■ **WHAT THE TASK ASKS**
Which of the lines below include "perturbation"? Each one should be copied out.

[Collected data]
───

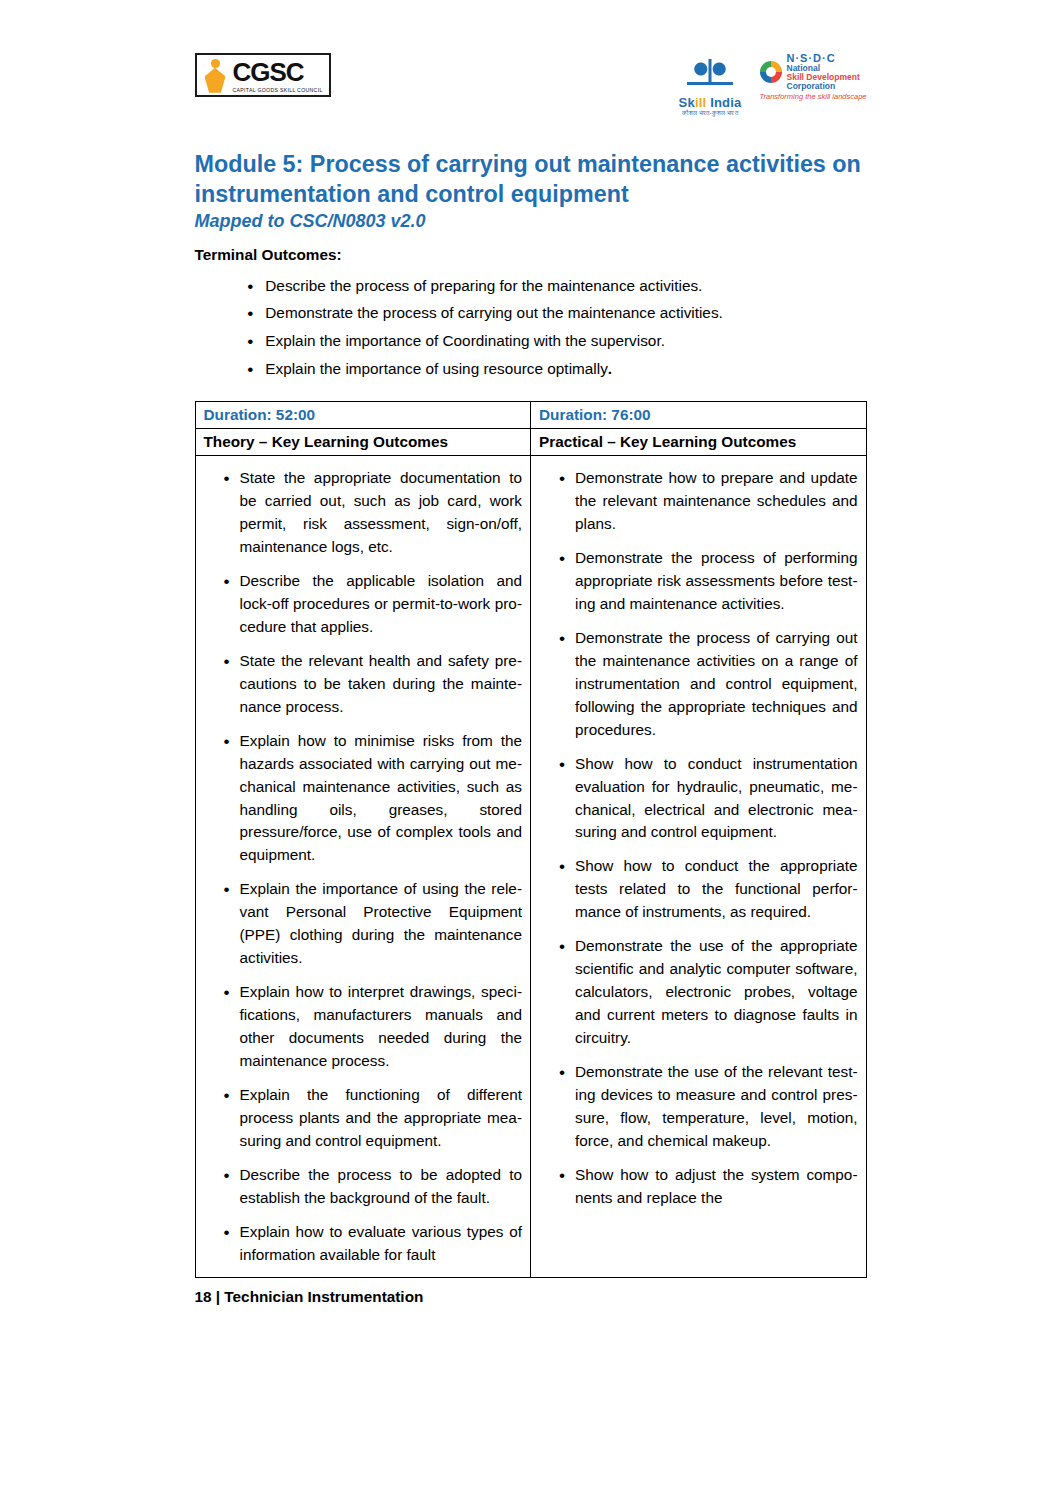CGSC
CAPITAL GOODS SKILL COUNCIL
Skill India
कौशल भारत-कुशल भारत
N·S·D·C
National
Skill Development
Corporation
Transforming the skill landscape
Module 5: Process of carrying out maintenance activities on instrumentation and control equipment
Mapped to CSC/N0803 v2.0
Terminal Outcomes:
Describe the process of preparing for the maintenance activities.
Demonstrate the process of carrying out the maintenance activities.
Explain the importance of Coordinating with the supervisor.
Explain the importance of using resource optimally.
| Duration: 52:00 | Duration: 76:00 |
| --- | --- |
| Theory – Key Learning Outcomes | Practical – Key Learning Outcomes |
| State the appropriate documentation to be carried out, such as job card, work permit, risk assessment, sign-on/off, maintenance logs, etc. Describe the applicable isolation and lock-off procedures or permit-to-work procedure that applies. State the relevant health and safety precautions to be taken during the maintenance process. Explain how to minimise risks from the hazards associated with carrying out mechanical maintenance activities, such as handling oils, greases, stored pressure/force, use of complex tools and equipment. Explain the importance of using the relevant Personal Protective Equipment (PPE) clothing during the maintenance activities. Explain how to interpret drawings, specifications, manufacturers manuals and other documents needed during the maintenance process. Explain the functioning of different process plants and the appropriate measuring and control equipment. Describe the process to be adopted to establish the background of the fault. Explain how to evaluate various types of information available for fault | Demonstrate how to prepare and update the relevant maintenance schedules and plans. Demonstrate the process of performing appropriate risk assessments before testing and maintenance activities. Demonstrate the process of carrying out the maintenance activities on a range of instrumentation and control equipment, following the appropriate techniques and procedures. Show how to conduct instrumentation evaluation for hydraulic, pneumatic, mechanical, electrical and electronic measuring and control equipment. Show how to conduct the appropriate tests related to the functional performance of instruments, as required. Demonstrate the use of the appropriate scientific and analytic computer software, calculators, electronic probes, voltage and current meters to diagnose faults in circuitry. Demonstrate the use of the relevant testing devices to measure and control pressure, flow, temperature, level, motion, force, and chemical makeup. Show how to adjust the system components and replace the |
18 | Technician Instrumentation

───

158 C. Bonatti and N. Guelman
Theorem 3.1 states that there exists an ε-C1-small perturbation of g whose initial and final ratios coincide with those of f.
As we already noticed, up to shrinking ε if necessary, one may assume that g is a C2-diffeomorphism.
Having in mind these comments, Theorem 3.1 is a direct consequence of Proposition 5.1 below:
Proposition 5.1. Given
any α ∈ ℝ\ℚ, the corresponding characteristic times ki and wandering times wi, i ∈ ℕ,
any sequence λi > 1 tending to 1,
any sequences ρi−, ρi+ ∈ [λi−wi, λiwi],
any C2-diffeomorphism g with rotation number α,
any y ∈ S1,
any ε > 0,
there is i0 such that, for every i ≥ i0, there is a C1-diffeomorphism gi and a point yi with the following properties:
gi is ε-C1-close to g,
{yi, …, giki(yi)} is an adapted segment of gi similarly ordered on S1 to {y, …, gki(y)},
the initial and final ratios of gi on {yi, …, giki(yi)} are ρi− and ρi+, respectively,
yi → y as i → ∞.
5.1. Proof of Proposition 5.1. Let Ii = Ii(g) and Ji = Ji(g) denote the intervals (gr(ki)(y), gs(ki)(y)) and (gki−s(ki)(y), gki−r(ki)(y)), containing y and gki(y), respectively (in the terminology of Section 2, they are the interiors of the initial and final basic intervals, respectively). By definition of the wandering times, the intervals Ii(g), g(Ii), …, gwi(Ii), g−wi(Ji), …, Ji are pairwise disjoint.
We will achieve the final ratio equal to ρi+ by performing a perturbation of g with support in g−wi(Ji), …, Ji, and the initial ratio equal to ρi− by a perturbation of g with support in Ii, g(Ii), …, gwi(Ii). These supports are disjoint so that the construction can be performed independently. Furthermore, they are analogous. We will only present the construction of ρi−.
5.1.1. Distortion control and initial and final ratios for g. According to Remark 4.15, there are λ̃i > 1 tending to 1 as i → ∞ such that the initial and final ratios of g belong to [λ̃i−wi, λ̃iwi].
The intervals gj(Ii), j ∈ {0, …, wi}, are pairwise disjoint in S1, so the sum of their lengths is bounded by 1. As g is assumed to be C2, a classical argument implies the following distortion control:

───

■ **WRITTEN RESPONSE**
Theorem 3.1 states that there exists an ε-C1-small perturbation of g whose initial and final ratios coincide with those of f.
We will achieve the final ratio equal to ρi+ by performing a perturbation of g with support in g−wi(Ji), …, Ji, and the initial ratio equal to ρi− by a perturbation of g with support in Ii, g(Ii), …, gwi(Ii). These supports are disjoint so that the construction can be performed independently. Furthermore, they are analogous. We will only present the construction of ρi−.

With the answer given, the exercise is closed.